Is informed consent required in a true medical emergency in Georgia?


In a genuine emergency, Georgia law does not require the same informed-consent disclosure that applies to scheduled procedures. The state’s consent statute contains an emergency exception, recognizing that there is often no time to provide detailed information or obtain consent when immediate treatment is needed to prevent serious harm.

The emergency exception

Georgia’s informed-consent statute, O.C.G.A. § 31-9-6.1, lists the disclosures normally required for covered procedures, but it also sets out exceptions. One of those exceptions applies when an emergency exists as defined by law. In that situation, the detailed disclosure and consent the statute otherwise requires are not mandated, because the priority is timely care. The principle behind this is that a patient facing a life- or limb-threatening situation should not go untreated while formalities are completed, especially when the patient may be unable to communicate.
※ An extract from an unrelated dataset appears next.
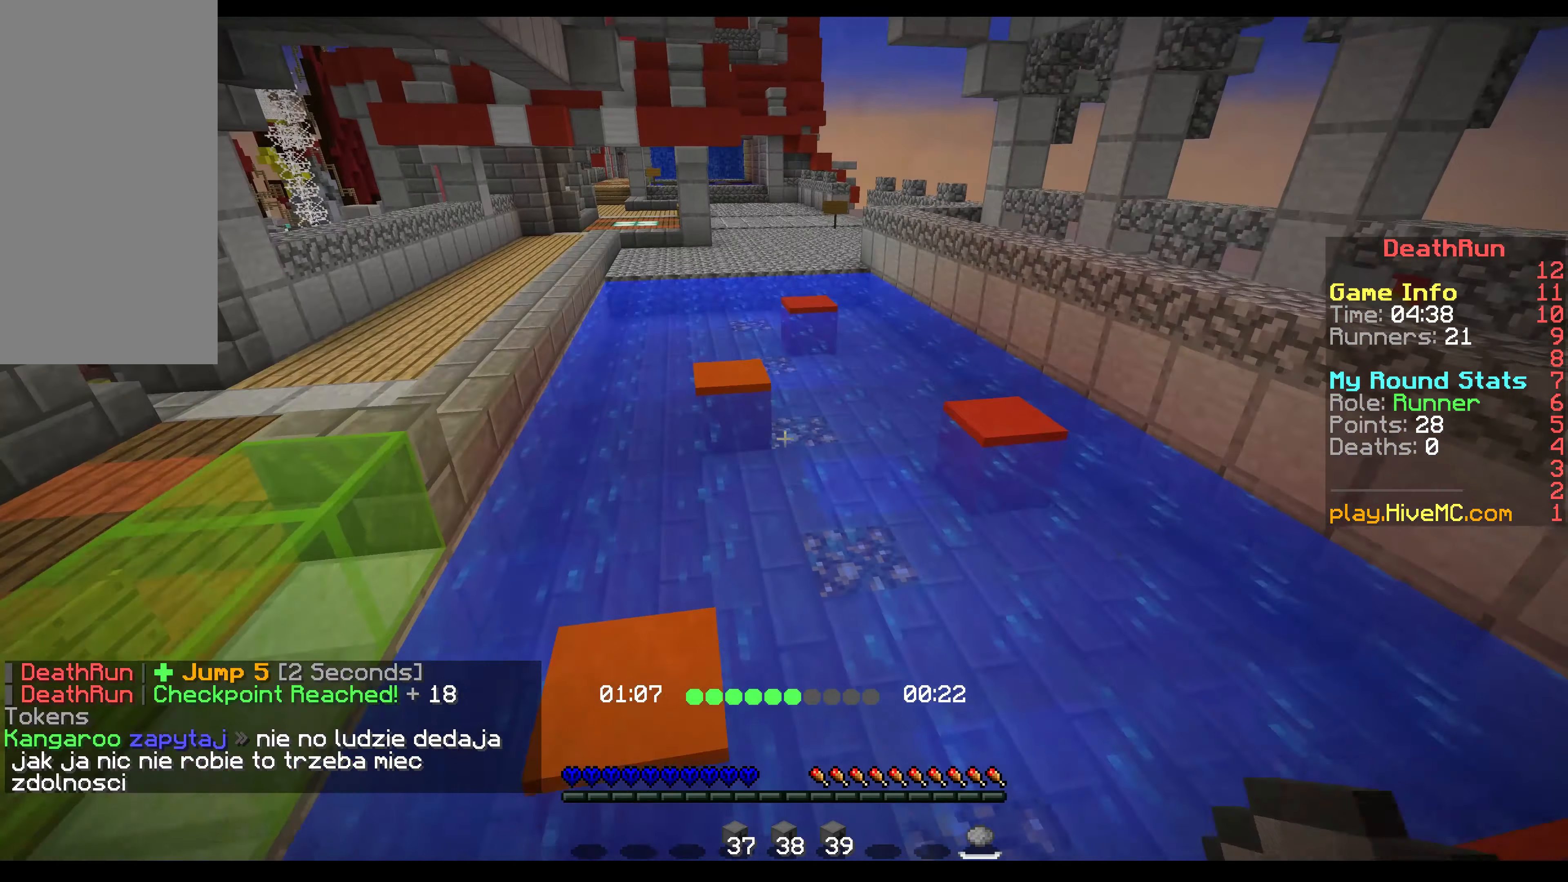
{"keys": ["space", "up"], "mouse": [], "events": [[17, "mouse_right", "down"], [234, "mouse_right", "up"]]}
What qualifies and why it matters

The exception is not a blanket license to skip consent whenever care feels urgent. It applies to a true emergency as the law defines it, generally a situation requiring immediate action to prevent serious harm where obtaining consent is not feasible. Whether a given situation meets that definition is fact-specific, and the existence of a real emergency is the dividing line between permissible treatment without standard disclosure and a potential consent problem. Where a patient could consent, or a person authorized to consent on the patient’s behalf was available, the emergency rationale weakens.

How this affects a claim

Because the statute excuses standard disclosure in a real emergency, a consent-based claim arising from emergency care faces the threshold question of whether an emergency actually existed. If it did, the absence of detailed informed consent generally does not by itself create liability. This does not eliminate a separate claim that the emergency care itself was negligent, which is evaluated under the applicable standard of care. Emergency-room care carries its own heightened standard in Georgia, where O.C.G.A. § 51-1-29.5 requires proof of gross negligence by clear and convincing evidence for certain emergency medical care.

Any malpractice claim still requires an expert affidavit under O.C.G.A. § 9-11-9.1 and must meet the deadlines in O.C.G.A. § 9-3-71.

The bottom line

Informed consent is generally not required for standard disclosure purposes during a true medical emergency in Georgia, because the consent statute contains an emergency exception. The key question is whether a genuine emergency existed, and a separate claim about the quality of the emergency care is judged under its own standard.


This article is for general educational and informational purposes only and is not legal advice. It does not create an attorney-client relationship, and Georgia law may change. For advice about a specific situation, consult a licensed Georgia personal injury attorney.